Excerpt provided:
BEGIN

The final role played is that of regulatory monitoring. This purpose is considered the primary motive of corporations for keeping an auditor on staff. This process involves the auditor reviewing individual departments within a business and pointing out all non-compliance and criminal activity. The purpose is to save the company money and liability should any of the actions be questioned publicly (Vrettos, 2010).

Legal Implications and the Need for Auditing

One painful fact in the business world is that businesses exist to make profit and successful companies take risks in order to maximize that profit. Under modern corporate law, those risks are considered legal, so long as they are prudent. This vague legal term is the reason that auditors exist. It is impossible for a board or in more serious cases, a court, to determine prudent actions without numerical evidence. Auditors create that numerical evidence for the decision makers before a risk is ever taken. Should the auditor consider the action too risky and unwise, the auditor's report will say so (Eisenhardt, 1989). In other words, the true final decision maker in modern business is not the CEO, but rather the auditor.

It is for this reason that legal entities have gone a step further and now regulate not only businesses but also auditors. Auditors must pass a rigorous exam and take an oath before being properly licensed to practice. Additionally, auditors are expected to remain disinterested in the affairs of a business and their analysis must remain unbiased. Should a decision be found to have been imprudent, and the auditor had some interest in the decision, they will be punished for their actions (Eisenhardt, 1989).

Modern Audit Quality

Within the confines of classic statistical auditing is the conjunction that audits must be of sound quality. The reason is that the higher the audit's quality and the less mistakes within an audit, the more likely a company is to accept the audit and implement the recommended changes. The greater the errors within the audit, the more likely the audit's advice will be rejected.

This is especially seen in modern government audits. Unlike private business audits where the auditor reports to the CEO of the business, government audits are presented to the congress's supervisory panel and the recommendations determine changes within the law. This is one area where auditing mistakes are often reported in the public media and entire agencies are placed into investigations. It is these forms of tension that lead to the next area of consideration, agency theory.

Agency Cost

While the modern role of the auditor appears of its face to be advantageous to both the public and businesses, there are many who argue that the regulations come at too high a cost for free trade within the business world. Within this argument are two camps of thought, each will be discussed within this section. The first camp is those in favor of government regulation and the other camp is opposed to government interference within businesses.

Government Interference Supporters

The first camp argues that Sarbanes-Oxley is helpful to the business world in that the corporate governance keeps businesses honest. The premise cited for this conclusion is the destruction caused by the Enron case. The damage when the company went bankrupt was much farther reaching then simply the company itself. Rather, thousands of workers lost their retirement funds and were now unemployed. Furthermore, the collapse resulted in what was considered highly profitable and safe stock becoming worthless overnight (Healy, Paul, 2003).

END

Pose estimation data:
BEGIN

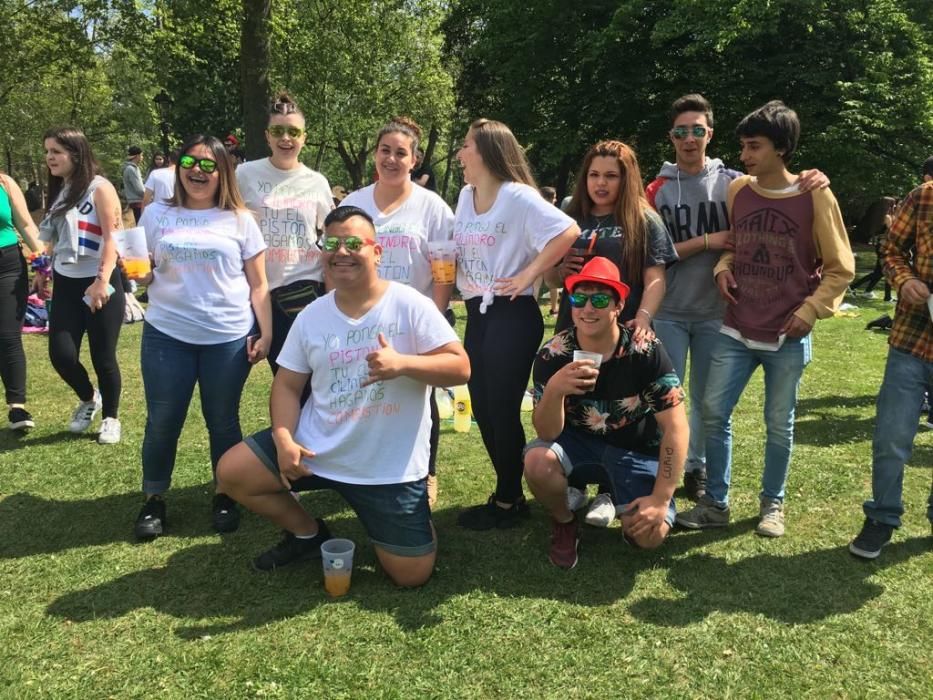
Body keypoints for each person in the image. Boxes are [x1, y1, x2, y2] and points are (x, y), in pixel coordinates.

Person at [215, 206, 469, 586]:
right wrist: (284, 438)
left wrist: (402, 364)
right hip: (318, 450)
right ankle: (309, 533)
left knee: (411, 576)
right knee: (232, 472)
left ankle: (405, 522)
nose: (341, 251)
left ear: (377, 252)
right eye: (332, 243)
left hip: (388, 466)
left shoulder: (409, 304)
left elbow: (460, 366)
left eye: (354, 242)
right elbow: (287, 385)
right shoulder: (312, 316)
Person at [676, 101, 855, 537]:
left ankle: (772, 505)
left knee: (779, 423)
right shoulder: (740, 191)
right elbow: (736, 245)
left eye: (754, 146)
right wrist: (722, 269)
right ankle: (715, 504)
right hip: (736, 327)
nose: (745, 155)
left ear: (782, 148)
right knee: (715, 414)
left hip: (788, 334)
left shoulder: (816, 194)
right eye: (742, 146)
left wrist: (811, 310)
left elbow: (841, 266)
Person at [646, 94, 828, 503]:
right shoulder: (655, 189)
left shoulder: (734, 183)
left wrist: (812, 177)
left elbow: (770, 208)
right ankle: (665, 470)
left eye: (697, 130)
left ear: (709, 133)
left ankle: (697, 470)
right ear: (671, 136)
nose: (689, 139)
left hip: (720, 312)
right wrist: (709, 241)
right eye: (680, 131)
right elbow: (654, 250)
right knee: (669, 397)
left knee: (707, 402)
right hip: (670, 310)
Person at [130, 134, 271, 540]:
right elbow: (147, 268)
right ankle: (154, 499)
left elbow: (258, 285)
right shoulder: (157, 214)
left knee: (222, 421)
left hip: (227, 336)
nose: (198, 171)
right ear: (178, 169)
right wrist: (141, 275)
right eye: (190, 163)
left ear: (223, 172)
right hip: (167, 334)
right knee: (162, 421)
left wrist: (267, 331)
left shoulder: (240, 220)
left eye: (209, 165)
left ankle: (225, 492)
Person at [453, 118, 579, 531]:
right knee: (482, 408)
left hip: (512, 312)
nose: (459, 154)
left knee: (501, 408)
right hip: (478, 312)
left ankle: (508, 499)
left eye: (466, 146)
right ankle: (507, 492)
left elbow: (567, 230)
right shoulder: (464, 196)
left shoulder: (519, 197)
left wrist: (530, 276)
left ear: (488, 151)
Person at [523, 257, 687, 568]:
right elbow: (547, 433)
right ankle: (565, 521)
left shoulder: (644, 352)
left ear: (618, 306)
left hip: (636, 451)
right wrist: (556, 389)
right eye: (579, 298)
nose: (587, 308)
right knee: (536, 461)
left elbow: (676, 427)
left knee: (649, 537)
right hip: (579, 445)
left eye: (599, 299)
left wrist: (661, 498)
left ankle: (628, 509)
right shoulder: (553, 354)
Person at [551, 140, 677, 527]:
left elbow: (655, 278)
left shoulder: (643, 218)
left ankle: (610, 489)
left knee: (618, 407)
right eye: (594, 175)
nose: (601, 183)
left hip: (624, 333)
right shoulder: (569, 217)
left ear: (627, 179)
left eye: (611, 176)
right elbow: (551, 277)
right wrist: (558, 269)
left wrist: (642, 317)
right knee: (575, 400)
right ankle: (576, 480)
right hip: (575, 329)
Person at [342, 116, 455, 508]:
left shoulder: (432, 208)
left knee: (418, 397)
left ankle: (426, 473)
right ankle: (362, 466)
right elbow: (336, 260)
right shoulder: (351, 204)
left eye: (400, 153)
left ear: (415, 160)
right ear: (375, 154)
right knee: (364, 393)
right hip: (360, 317)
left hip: (413, 321)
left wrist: (434, 320)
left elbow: (443, 270)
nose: (391, 159)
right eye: (385, 150)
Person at [848, 174, 933, 559]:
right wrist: (905, 279)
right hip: (913, 339)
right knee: (891, 437)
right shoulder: (925, 198)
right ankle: (882, 516)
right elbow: (891, 250)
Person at [39, 127, 126, 444]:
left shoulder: (99, 188)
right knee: (61, 355)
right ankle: (90, 398)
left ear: (76, 154)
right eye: (47, 151)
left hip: (99, 282)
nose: (50, 157)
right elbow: (55, 235)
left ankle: (111, 418)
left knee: (103, 357)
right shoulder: (61, 189)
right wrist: (42, 268)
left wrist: (102, 280)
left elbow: (111, 237)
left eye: (56, 151)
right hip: (65, 282)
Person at [236, 92, 333, 371]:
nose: (286, 139)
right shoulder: (245, 174)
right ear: (267, 136)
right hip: (251, 291)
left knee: (299, 380)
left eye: (293, 131)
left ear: (304, 136)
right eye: (278, 131)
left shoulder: (316, 182)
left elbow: (330, 237)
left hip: (301, 291)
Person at [0, 173, 44, 430]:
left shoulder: (4, 183)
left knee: (8, 336)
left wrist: (42, 263)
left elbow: (26, 225)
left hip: (7, 264)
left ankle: (17, 407)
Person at [539, 186, 561, 316]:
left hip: (540, 249)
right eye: (554, 197)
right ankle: (554, 309)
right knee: (552, 283)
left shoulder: (536, 211)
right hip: (550, 249)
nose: (556, 199)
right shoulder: (554, 213)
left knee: (536, 281)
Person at [122, 145, 145, 224]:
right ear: (137, 156)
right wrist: (149, 196)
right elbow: (139, 189)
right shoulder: (131, 169)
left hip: (136, 201)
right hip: (138, 201)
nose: (142, 157)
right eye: (141, 155)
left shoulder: (133, 168)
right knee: (142, 224)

END

Complete the following:
1 - Update the passage on auditing starting at "The final role" and ending at "publicly (Vrettos, 2010).", changing "regulatory monitoring" to "compliance oversight".
2 - Write the next part of the essay on auditing, picking up after its last sentence.
The listing has no role in this.

Answers for each item:
1 -
The final role played is that of compliance oversight. This purpose is considered the primary motive of corporations for keeping an auditor on staff. This process involves the auditor reviewing individual departments within a business and pointing out all non-compliance and criminal activity. The purpose is to save the company money and liability should any of the actions be questioned publicly (Vrettos, 2010).

2 -
The reason that this camp argues that further regulation is beneficial in preventing these ills is that auditors are now free to do their jobs as needed. Under previous law, auditors could only report their findings as far as the board of a company and then must stop. The concept behind this action was referred to as release of privileged information. Any accountant who went outside of the company with the information could be sued by the company at a later time for releasing the information. This very idea was the reason that Enron collapsed. According to the Congressional Investigation report on the incident, the auditors knew about the questionable accounting practices an entire decade before the collapse of the company. What's more, the auditors reported these non-compliant practices to the board in a full report detailing how risky the practice was and what the results would likely be for the company. The response of the board to this extensive report by the auditors was to ignore their advice and continue reporting the finances as being much higher and more substantial than the situation actually was. In the words of the corporate council during a meeting, "the firm intended to convey to the Audit Committee that Enron's use of highly structured transactions, with multiple special purpose entities and complex overlapping transactions, ran the risk that, if one element failed, the entire structure might fail and cause the company to fall into noncompliance." (The Role, 2002).

Under this camp of thought, the company auditors, whose entire purpose was to supervise the company's compliance with the law and integrity of their financial situation had failed. The reason it failed was a basic legal technicality within the business world placing the freedom and discretion of the business's board above those of the good of the company allowing the board the freedom to increase the company's profits. The result of this failure was the proceeding bankruptcy and criminal charges brought against the board members and attorney.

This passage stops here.